Data in this exercise:
* * * * * * *

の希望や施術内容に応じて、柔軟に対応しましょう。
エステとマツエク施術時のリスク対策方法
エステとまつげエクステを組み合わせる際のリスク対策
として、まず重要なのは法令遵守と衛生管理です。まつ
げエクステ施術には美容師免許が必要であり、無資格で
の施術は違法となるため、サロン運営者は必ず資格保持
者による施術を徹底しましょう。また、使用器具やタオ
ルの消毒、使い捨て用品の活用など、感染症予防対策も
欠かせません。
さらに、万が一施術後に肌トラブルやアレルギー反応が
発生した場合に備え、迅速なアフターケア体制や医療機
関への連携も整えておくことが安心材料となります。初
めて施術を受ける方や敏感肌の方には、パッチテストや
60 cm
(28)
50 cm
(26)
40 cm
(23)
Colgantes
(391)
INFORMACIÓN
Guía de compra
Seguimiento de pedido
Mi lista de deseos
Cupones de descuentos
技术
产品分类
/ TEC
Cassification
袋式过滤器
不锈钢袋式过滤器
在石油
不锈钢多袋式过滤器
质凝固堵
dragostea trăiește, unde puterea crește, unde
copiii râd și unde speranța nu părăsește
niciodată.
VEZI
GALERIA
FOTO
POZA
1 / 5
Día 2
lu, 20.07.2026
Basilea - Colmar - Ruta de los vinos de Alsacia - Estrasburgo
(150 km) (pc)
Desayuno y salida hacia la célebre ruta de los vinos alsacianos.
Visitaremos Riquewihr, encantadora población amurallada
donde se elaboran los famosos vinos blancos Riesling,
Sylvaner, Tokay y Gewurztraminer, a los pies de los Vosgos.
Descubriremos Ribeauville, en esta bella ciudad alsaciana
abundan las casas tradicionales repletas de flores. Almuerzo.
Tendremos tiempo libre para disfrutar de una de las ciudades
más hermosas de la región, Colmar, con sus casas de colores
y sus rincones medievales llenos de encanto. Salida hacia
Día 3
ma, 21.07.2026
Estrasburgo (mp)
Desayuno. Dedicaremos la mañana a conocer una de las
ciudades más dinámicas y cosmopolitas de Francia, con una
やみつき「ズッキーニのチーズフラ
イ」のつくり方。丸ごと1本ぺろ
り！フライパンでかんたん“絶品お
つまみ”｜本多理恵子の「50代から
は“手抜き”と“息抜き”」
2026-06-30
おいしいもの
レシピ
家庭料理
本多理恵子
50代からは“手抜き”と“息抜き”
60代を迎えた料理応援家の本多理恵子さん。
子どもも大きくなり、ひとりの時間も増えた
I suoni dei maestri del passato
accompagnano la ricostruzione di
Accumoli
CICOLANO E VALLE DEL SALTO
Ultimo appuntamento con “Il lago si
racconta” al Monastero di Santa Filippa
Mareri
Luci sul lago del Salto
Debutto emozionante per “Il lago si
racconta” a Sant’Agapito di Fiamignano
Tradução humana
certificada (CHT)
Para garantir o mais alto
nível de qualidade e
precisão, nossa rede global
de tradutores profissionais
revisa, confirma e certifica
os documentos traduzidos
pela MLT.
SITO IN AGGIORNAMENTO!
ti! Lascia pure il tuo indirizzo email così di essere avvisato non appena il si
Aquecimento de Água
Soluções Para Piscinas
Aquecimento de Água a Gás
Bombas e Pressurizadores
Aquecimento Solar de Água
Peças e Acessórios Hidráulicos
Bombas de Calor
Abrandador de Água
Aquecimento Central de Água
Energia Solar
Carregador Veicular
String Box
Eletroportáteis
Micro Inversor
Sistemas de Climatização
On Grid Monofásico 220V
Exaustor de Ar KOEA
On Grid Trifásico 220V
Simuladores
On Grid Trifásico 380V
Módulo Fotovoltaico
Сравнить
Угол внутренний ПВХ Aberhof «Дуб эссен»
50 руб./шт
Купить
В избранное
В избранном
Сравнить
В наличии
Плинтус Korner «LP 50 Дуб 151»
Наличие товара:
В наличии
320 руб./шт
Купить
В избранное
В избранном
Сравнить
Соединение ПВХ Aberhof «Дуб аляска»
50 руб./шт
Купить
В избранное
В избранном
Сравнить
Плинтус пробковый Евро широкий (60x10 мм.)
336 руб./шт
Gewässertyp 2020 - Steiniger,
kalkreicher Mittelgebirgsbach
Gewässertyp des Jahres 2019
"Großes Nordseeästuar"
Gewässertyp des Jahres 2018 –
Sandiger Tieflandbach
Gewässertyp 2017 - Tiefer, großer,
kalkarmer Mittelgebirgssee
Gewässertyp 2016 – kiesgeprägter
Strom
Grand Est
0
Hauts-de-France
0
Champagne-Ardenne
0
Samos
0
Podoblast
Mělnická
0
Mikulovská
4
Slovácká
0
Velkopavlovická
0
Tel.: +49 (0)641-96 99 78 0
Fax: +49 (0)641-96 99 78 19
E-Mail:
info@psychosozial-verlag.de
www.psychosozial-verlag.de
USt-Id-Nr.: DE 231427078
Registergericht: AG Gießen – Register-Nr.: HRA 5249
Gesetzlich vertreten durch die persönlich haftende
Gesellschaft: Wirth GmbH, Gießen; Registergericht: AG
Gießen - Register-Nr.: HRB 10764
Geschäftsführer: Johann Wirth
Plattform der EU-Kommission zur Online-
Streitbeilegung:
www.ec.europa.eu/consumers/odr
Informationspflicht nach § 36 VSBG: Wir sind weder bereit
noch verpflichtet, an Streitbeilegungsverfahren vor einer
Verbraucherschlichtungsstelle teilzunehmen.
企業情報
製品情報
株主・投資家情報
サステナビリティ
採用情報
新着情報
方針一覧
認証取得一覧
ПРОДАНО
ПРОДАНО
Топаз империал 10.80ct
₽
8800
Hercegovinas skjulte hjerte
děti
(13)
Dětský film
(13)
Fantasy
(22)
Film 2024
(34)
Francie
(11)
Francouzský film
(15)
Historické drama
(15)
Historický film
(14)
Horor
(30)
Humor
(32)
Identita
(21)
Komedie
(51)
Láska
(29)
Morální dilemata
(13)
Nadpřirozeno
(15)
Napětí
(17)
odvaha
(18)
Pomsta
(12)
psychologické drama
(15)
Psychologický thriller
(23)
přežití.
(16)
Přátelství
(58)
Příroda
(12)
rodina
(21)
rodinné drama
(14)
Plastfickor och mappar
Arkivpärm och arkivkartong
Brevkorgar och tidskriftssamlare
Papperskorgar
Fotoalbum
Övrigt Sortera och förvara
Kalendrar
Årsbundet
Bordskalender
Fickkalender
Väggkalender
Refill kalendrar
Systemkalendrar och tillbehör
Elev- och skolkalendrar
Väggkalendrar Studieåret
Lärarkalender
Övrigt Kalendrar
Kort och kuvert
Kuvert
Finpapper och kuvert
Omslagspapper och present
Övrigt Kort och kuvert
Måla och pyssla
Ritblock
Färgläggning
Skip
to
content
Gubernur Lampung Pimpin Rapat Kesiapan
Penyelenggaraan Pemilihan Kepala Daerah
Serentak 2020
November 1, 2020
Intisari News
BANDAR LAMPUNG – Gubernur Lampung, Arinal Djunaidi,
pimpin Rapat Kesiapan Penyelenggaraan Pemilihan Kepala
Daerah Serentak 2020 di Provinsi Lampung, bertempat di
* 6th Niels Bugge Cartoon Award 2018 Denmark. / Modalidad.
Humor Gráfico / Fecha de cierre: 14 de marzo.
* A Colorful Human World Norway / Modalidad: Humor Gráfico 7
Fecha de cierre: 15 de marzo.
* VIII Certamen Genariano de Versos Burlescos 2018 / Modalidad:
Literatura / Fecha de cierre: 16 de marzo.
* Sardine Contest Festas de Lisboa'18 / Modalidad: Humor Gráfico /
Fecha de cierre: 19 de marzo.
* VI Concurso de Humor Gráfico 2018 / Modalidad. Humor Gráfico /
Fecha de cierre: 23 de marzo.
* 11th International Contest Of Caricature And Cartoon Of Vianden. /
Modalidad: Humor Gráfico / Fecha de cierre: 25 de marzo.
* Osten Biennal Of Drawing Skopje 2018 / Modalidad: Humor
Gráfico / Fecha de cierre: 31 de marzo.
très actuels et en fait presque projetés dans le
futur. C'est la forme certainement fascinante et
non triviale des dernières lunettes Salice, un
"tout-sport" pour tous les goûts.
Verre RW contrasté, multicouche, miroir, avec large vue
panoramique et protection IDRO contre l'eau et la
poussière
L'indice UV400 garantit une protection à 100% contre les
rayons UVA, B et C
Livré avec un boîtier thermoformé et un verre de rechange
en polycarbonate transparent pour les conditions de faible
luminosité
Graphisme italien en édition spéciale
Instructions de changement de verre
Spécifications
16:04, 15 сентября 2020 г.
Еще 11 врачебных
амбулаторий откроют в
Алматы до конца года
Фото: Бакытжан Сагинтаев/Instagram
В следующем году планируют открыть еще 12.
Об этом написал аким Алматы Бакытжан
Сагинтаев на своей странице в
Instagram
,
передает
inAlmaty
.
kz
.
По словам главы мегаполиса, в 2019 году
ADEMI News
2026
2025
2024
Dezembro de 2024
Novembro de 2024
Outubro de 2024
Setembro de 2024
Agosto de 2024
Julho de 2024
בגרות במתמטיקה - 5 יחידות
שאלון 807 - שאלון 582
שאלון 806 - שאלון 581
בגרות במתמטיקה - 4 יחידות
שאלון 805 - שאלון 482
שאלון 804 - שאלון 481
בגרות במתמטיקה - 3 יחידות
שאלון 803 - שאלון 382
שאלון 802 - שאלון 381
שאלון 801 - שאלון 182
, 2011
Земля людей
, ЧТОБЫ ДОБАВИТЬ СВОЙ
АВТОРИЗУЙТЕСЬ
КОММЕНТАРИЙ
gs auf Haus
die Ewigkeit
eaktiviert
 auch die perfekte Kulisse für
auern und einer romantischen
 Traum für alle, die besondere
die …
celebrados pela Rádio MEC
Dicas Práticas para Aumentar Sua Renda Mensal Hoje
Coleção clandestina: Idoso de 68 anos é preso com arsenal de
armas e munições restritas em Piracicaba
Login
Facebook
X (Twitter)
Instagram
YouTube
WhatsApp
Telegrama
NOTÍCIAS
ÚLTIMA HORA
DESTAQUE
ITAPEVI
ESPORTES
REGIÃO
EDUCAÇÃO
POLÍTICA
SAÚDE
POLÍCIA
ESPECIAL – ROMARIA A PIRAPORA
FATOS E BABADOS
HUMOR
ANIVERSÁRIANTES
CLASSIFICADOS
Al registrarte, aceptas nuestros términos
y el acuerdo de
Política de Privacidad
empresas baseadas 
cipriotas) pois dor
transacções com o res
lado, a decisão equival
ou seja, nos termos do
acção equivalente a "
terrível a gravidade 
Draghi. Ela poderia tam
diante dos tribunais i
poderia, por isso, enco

* * * * * * *

Work to complete: Among the records above, count the lines that include the word "Övrigt" and state the number by itself.

Exercise solution: 3